In consumer journalism’s broadcast category, an NBC News Investigative Unit used Freedom of Information Act requests to reveal, for the first time, how many fans are injured by foul balls during MLB games: one “fracturing the skull of a 2-year-old.” A short video on its report,  “Fans, Fear and Foul Balls,”  showed the Chicago White Sox as the first MLB team to extend protective netting all the way to the foul poles.

Former Club president Jonathan Salant of NJ Advance Media won for best Regional Reporting. “The award serves as a powerful argument for keeping local reporters in Washington,” he said. “Being in Washington allowed me to sit in a congressional office when a New Jersey couple poured out their anguish to lawmakers after their daughter, a college senior, was murdered when she got into a fake Uber.” That story helped lead to Sammy’s Law, named after the victim.

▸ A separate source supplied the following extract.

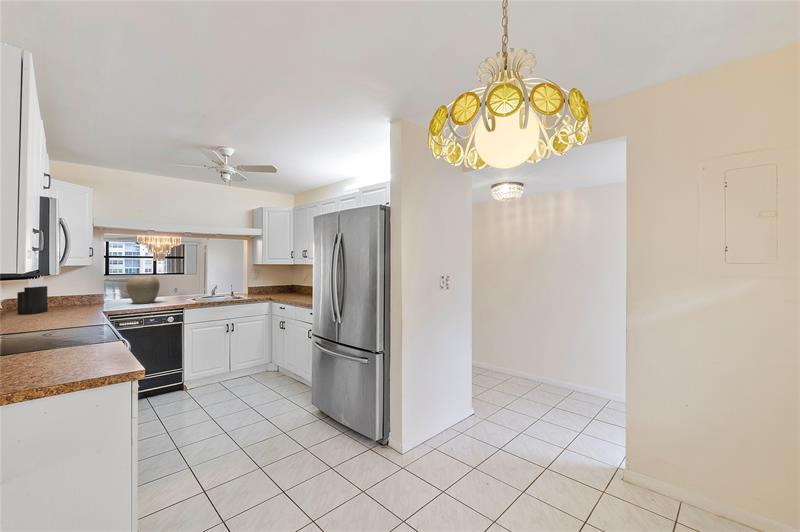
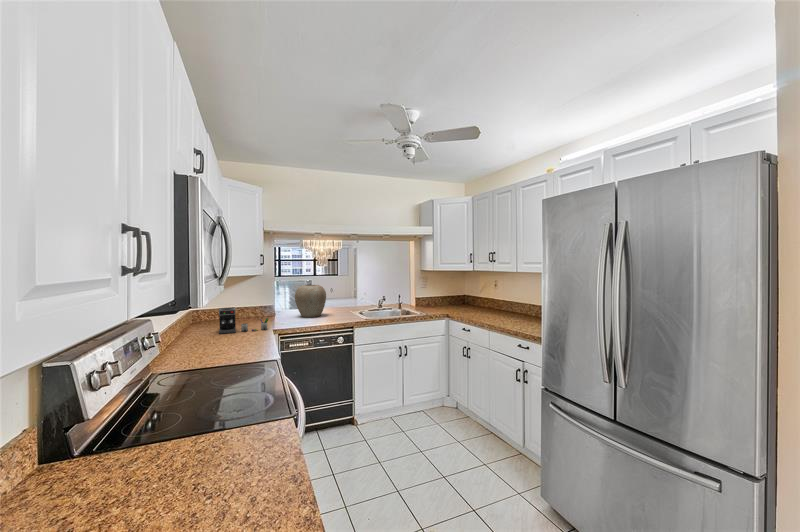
knife block: present [17,275,48,314] -> none [198,284,224,329]
coffee maker: none [43,294,98,316] -> present [219,307,269,334]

VICE News’ Adam Desiderio won the News Photographer Award for capturing personal stories of victors and victims of the Battle of Baghouz, Syria—a last stronghold of an Isis caliphate.

Before introducing the evening’s speakers, Freedman said the Club is working with journalist Austin Tice’s family to help secure his return after his 2012 capture in Syria eight years ago.

He also pointed out two “tools of the trade” flanking him online: a typewriter belonging to former UPI White House Correspondent Helen Thomas who covered 10 U.S. presidents, and “the holy grail of broadcast journalism,” Edward R. Murrow’s microphone used to broadcast news from London during World War II.

Freedman also invited the audience to participate in the Club’s new initiative with Howard University Hospital, Help the Heroes, that provides care-givers with meals.